What is the “dress code”?

Generally, casual is appropriate.  

What shall I bring?

Check with your host if you can bring something to go with dinner.

Is it OK to cancel after I have accepted an invitation?

Unless sickness or a personal emergency arises, it is impolite to change your mind.  Your hosts may be “trying out” cross-cultural exchange for the first time.  Thus, the cancellation would not make a good impression on them.

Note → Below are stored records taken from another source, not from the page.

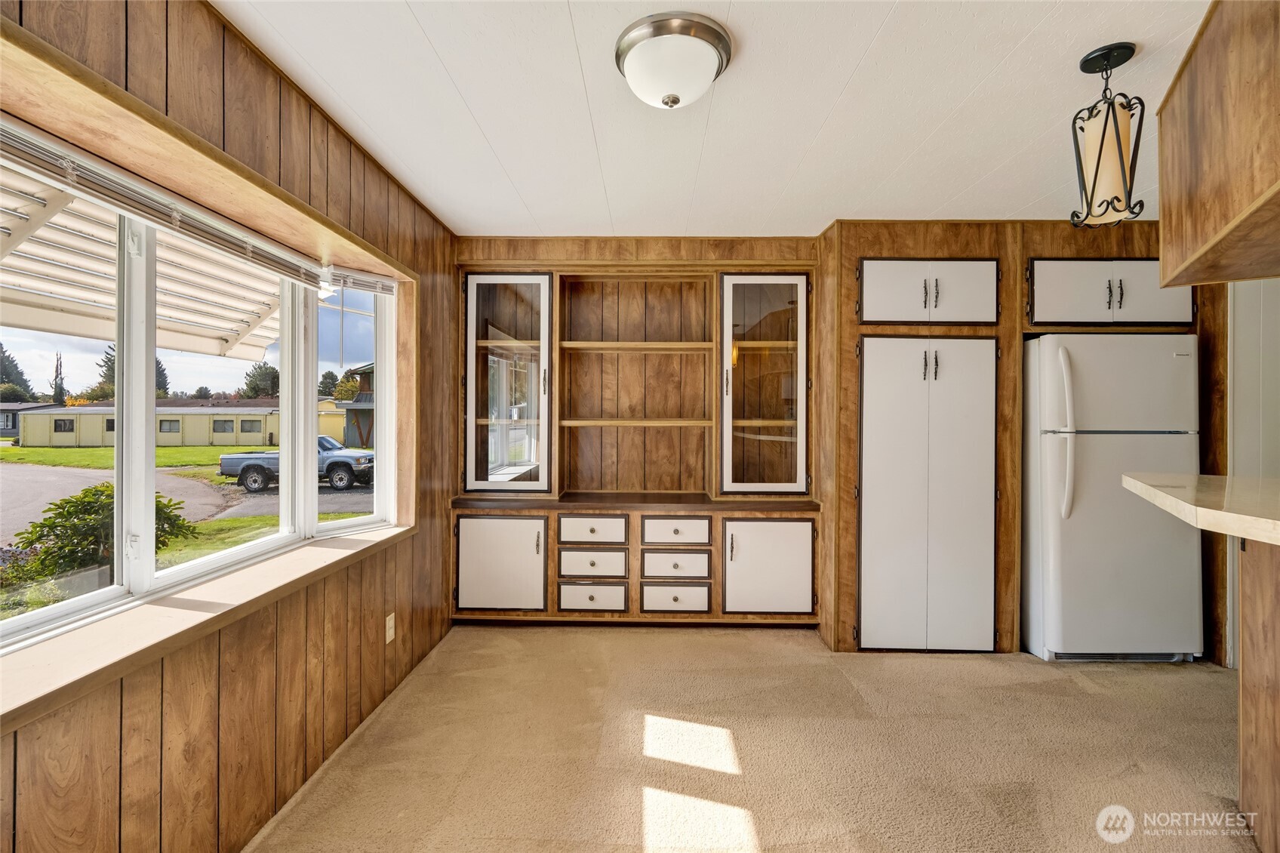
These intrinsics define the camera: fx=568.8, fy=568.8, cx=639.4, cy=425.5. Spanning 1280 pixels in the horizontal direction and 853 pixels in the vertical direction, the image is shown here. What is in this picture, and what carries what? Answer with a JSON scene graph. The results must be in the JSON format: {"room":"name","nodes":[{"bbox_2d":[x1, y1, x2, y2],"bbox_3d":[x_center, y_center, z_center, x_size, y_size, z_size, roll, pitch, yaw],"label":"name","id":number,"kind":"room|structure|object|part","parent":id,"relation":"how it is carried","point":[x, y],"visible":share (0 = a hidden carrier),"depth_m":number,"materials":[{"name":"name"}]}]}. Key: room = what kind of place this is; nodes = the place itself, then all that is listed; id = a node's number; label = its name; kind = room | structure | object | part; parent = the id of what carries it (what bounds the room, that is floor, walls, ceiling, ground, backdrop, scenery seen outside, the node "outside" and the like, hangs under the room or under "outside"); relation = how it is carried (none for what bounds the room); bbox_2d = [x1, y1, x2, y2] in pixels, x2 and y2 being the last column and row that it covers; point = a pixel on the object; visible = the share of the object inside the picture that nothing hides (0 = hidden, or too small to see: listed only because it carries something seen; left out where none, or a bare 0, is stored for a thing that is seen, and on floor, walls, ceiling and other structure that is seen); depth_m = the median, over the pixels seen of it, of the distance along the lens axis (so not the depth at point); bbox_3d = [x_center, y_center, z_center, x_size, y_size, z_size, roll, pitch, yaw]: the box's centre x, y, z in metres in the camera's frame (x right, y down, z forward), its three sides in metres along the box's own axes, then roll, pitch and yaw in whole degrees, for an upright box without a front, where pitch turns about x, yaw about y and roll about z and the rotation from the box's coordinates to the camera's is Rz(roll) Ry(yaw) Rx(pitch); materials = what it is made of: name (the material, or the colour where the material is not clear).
{"room":"dining room","nodes":[
{"label":"dining room","id":0,"kind":"room"},
{"bbox_2d":[0,166,285,360],"bbox_3d":[-2.855,-0.802,2.484,2.317,1.171,4.878,0,0,1],"label":"awning","id":1,"kind":"object","parent":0,"point":[246,317],"visible":0.61,"depth_m":3.32,"materials":[{"name":"white metal"}]},
{"bbox_2d":[0,0,456,852],"bbox_3d":[-1.265,0.092,1.290,0.168,2.458,5.362,0,0,1],"label":"left wall","id":2,"kind":"structure","parent":0,"point":[141,774],"depth_m":1.76,"materials":[{"name":"brown wood"}]},
{"bbox_2d":[0,126,392,663],"bbox_3d":[-1.408,-0.099,1.808,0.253,1.153,2.169,0,0,1],"label":"window","id":3,"kind":"structure","parent":2,"relation":"in","point":[359,521],"depth_m":1.75,"materials":[{"name":"white"}]},
{"bbox_2d":[0,122,402,301],"bbox_3d":[-1.323,-0.647,1.832,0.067,0.082,1.792,0,0,1],"label":"window blind","id":4,"kind":"object","parent":3,"relation":"attached to","point":[118,202],"visible":0.96,"depth_m":1.65,"materials":[{"name":"white plastic"}]},
{"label":"pane","id":5,"kind":"part","parent":3,"relation":"part of","materials":[{"name":"clear glass"}]},
{"bbox_2d":[0,522,412,730],"bbox_3d":[-1.225,0.543,1.800,0.323,0.065,1.971,0,0,1],"label":"window sill","id":6,"kind":"structure","parent":2,"relation":"attached to","point":[293,570],"depth_m":1.49,"materials":[{"name":"wood"}]},
{"bbox_2d":[384,612,395,643],"bbox_3d":[-1.144,0.926,2.611,0.009,0.120,0.072,0,0,1],"label":"wall outlet","id":7,"kind":"object","parent":2,"relation":"attached to","point":[392,623],"visible":0.97,"depth_m":2.60,"materials":[{"name":"white plastic"}]},
{"bbox_2d":[213,0,1212,236],"bbox_3d":[1.122,-1.199,1.127,5.234,0.108,5.873,0,0,1],"label":"ceiling","id":8,"kind":"structure","parent":0,"point":[845,73],"depth_m":2.05,"materials":[{"name":"white paint"}]},
{"bbox_2d":[615,12,732,108],"bbox_3d":[0.101,-1.082,1.780,0.355,0.170,0.353,0,0,1],"label":"ceiling light","id":9,"kind":"object","parent":8,"relation":"attached to","point":[629,73],"visible":0.98,"depth_m":1.69,"materials":[{"name":"white glass"}]},
{"bbox_2d":[1068,43,1146,227],"bbox_3d":[1.467,-0.901,1.792,0.186,0.526,0.186,0,0,1],"label":"pendant light","id":10,"kind":"object","parent":8,"relation":"hanging from","point":[1106,123],"visible":1,"depth_m":1.77,"materials":[{"name":"black"}]},
{"bbox_2d":[1155,0,1279,291],"bbox_3d":[1.732,-0.779,1.351,0.869,0.706,1.073,0,0,1],"label":"upper cabinet","id":11,"kind":"object","parent":8,"relation":"attached to","point":[1213,212],"visible":1,"depth_m":1.47,"materials":[{"name":"brown wood"}]},
{"bbox_2d":[247,625,1258,852],"bbox_3d":[1.269,1.324,1.160,5.414,0.103,5.590,0,0,1],"label":"carpet floor","id":12,"kind":"structure","parent":0,"point":[1073,684],"depth_m":2.19,"materials":[{"name":"beige carpet"}]},
{"bbox_2d":[1022,332,1206,662],"bbox_3d":[2.565,0.388,3.287,0.784,1.729,0.807,0,0,1],"label":"refrigerator","id":13,"kind":"object","parent":12,"relation":"on","point":[1100,448],"visible":0.86,"depth_m":2.99,"materials":[{"name":"white metal"}]},
{"bbox_3d":[2.207,0.028,2.993,0.084,0.821,0.113,0,0,1],"label":"handle","id":14,"kind":"part","parent":13,"relation":"part of","materials":[{"name":"white plastic"}]},
{"bbox_2d":[1236,535,1279,852],"bbox_3d":[2.001,0.799,1.076,1.015,0.960,1.718,0,0,1],"label":"kitchen peninsula","id":15,"kind":"object","parent":12,"relation":"on","point":[1243,638],"visible":0.95,"depth_m":1.71,"materials":[{"name":"brown wood"}]},
{"bbox_2d":[1123,470,1279,546],"bbox_3d":[1.927,0.234,1.422,1.174,0.055,1.274,0,0,1],"label":"countertop","id":16,"kind":"structure","parent":15,"relation":"on","point":[1183,503],"depth_m":1.61,"materials":[{"name":"beige laminate"}]},
{"bbox_2d":[448,220,1213,662],"bbox_3d":[1.399,0.042,3.584,5.429,2.444,0.579,0,0,1],"label":"back wall","id":17,"kind":"structure","parent":0,"point":[1041,244],"depth_m":3.33,"materials":[{"name":"brown wood"}]},
{"bbox_2d":[452,252,821,626],"bbox_3d":[-0.037,0.081,3.634,2.346,2.268,0.526,0,0,1],"label":"built-in cabinet","id":18,"kind":"object","parent":17,"relation":"in","point":[702,546],"visible":0.87,"depth_m":3.59,"materials":[{"name":"brown wood"}]},
{"bbox_3d":[-0.833,0.837,3.335,0.533,0.559,0.064,0,0,1],"label":"cabinet door","id":19,"kind":"part","parent":18,"relation":"part of","materials":[{"name":"white paint"}]},
{"bbox_3d":[-0.807,-0.252,3.420,0.541,1.336,0.194,0,0,1],"label":"glass door","id":20,"kind":"part","parent":18,"relation":"part of","materials":[{"name":"white glass"}]},
{"bbox_3d":[-0.293,1.030,3.383,0.352,0.155,0.055,0,0,1],"label":"drawer","id":21,"kind":"part","parent":18,"relation":"part of","materials":[{"name":"white"}]},
{"bbox_3d":[-0.290,0.629,3.398,0.373,0.152,0.054,0,0,1],"label":"drawer","id":22,"kind":"part","parent":18,"relation":"part of","materials":[{"name":"white"}]},
{"bbox_3d":[-0.288,0.829,3.394,0.363,0.152,0.053,0,0,1],"label":"drawer","id":23,"kind":"part","parent":18,"relation":"part of","materials":[{"name":"white"}]},
{"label":"shelf","id":24,"kind":"part","parent":18,"relation":"part of","materials":[{"name":"brown wood"}]},
{"bbox_3d":[0.201,1.025,3.367,0.352,0.157,0.060,0,0,1],"label":"drawer","id":25,"kind":"part","parent":18,"relation":"part of","materials":[{"name":"white wood"}]},
{"bbox_3d":[0.203,0.832,3.371,0.367,0.152,0.059,0,0,1],"label":"drawer","id":26,"kind":"part","parent":18,"relation":"part of","materials":[{"name":"white wood"}]},
{"bbox_3d":[0.206,0.634,3.375,0.370,0.154,0.064,0,0,1],"label":"drawer","id":27,"kind":"part","parent":18,"relation":"part of","materials":[{"name":"white wood"}]},
{"bbox_3d":[0.723,-0.223,3.377,0.543,1.318,0.195,0,0,1],"label":"glass door","id":28,"kind":"part","parent":18,"relation":"part of","materials":[{"name":"glass"}]},
{"bbox_3d":[0.737,0.846,3.303,0.521,0.550,0.065,0,0,1],"label":"door","id":29,"kind":"part","parent":18,"relation":"part of","materials":[{"name":"white"}]},
{"bbox_2d":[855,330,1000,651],"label":"pantry door","id":30,"kind":"structure","parent":17,"relation":"in","point":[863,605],"depth_m":3.09,"materials":[{"name":"white paint"}]},
{"bbox_2d":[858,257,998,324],"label":"upper cabinet","id":31,"kind":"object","parent":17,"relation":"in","point":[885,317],"visible":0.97,"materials":[{"name":"white paint"}]},
{"bbox_2d":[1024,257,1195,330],"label":"upper cabinet","id":32,"kind":"object","parent":17,"relation":"in","point":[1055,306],"visible":0.75,"depth_m":3.09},
{"bbox_2d":[1226,276,1279,679],"bbox_3d":[3.308,0.097,2.783,0.602,2.363,1.181,0,0,1],"label":"right wall","id":33,"kind":"structure","parent":0,"point":[1241,379],"depth_m":2.90,"materials":[{"name":"white paint"}]},
{"label":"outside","id":34,"kind":"structure","parent":0,"visible":0},
{"bbox_2d":[0,440,372,620],"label":"lawn","id":35,"kind":"structure","parent":34,"point":[93,450],"materials":[{"name":"green plant"}]},
{"bbox_2d":[0,400,58,438],"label":"house","id":36,"kind":"structure","parent":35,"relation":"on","point":[8,419],"materials":[{"name":"grey"}]},
{"bbox_2d":[2,483,197,587],"bbox_3d":[-5.601,1.275,5.952,1.498,1.343,1.556,0,0,1],"label":"shrub","id":37,"kind":"object","parent":35,"relation":"on","point":[69,503],"visible":0.58,"depth_m":5.71,"materials":[{"name":"green plant"}]},
{"bbox_2d":[15,399,279,446],"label":"building","id":38,"kind":"structure","parent":35,"relation":"on","point":[216,438],"materials":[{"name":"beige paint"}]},
{"bbox_2d":[335,362,375,447],"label":"house","id":39,"kind":"structure","parent":35,"relation":"on","point":[361,396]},
{"bbox_2d":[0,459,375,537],"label":"driveway","id":40,"kind":"structure","parent":34,"point":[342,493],"materials":[{"name":"grey asphalt"}]},
{"bbox_2d":[215,435,375,492],"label":"pickup truck","id":41,"kind":"object","parent":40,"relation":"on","point":[232,458],"visible":0.58,"materials":[{"name":"metal"}]},
{"label":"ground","id":42,"kind":"structure","parent":34,"visible":0},
{"bbox_2d":[0,343,35,401],"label":"tree","id":43,"kind":"object","parent":42,"relation":"on","point":[3,359],"visible":0.74,"materials":[{"name":"plant"}]},
{"bbox_2d":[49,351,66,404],"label":"tree","id":44,"kind":"object","parent":42,"relation":"on","point":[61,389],"visible":0.59,"materials":[{"name":"plant"}]},
{"bbox_2d":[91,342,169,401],"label":"tree","id":45,"kind":"object","parent":42,"relation":"on","point":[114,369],"visible":0.21,"materials":[{"name":"green plant"}]},
{"bbox_2d":[240,361,279,399],"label":"tree","id":46,"kind":"object","parent":42,"relation":"on","point":[256,386],"visible":0.62,"materials":[{"name":"green plant"}]},
{"bbox_2d":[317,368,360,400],"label":"tree","id":47,"kind":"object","parent":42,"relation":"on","point":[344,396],"visible":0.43,"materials":[{"name":"green plant"}]}
]}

What is expected of me in the home?

  • At the dinner table, it is polite to ask for “seconds” – it flatters the cook!  If they ask if you would like seconds (adding any one or more of the available foods to your plate a second time), and you say “no, thank you” (because it is polite in your culture), realize that the host will almost never ask again.  They will not force it. 
  • In American homes, people generally pass the various plates of food to one another.  Each person “helps himself”.  So be ready to pass a dish of food if it is closer to you than to the person who is asking, and also ask to have food passed to you, e.g. “please, pass the potatoes”.
  • You may be asked questions about your culture or where you grew up.
  • Most hosts will appreciate your questions too since people like to talk about themselves (not salary, age, or family difficulty, however). If you are really brave, try one of these questions with other guests:
    • Tell me about where you grew up and what it was like.
    • What is one important lesson that you have learned in your life?
    • What was the greatest time of joy in your life?
    • Who were/are your favorite relatives? Do you remember any of the stories they used to tell you?
    • What has been your favorite family tradition?

What might I expect of my hosts?

You may meet other family members than just your hosts (e.g. sons, daughters, sisters,  or brothers). Often members of households offer a prayer to God before beginning to eat.  You may listen politely or join in! Don’t be surprised to discover a house pet – a dog or a cat, for example.

Should I offer to help prepare dinner or wash dishes afterward?

Yes, you may politely offer to help. Often your hosts will enjoy talking with you while you work together in the kitchen. This is an easy and informal way to get to know each other better. Many hosts, however, will simply say, “No, thank you,” after you offer help, and you will not be expected to help. Expectations differ significantly between families.

What about seating at the dinner?

It is polite to wait for your host to instruct about seating. If your host has children, they may be very excited about having you sit next to them.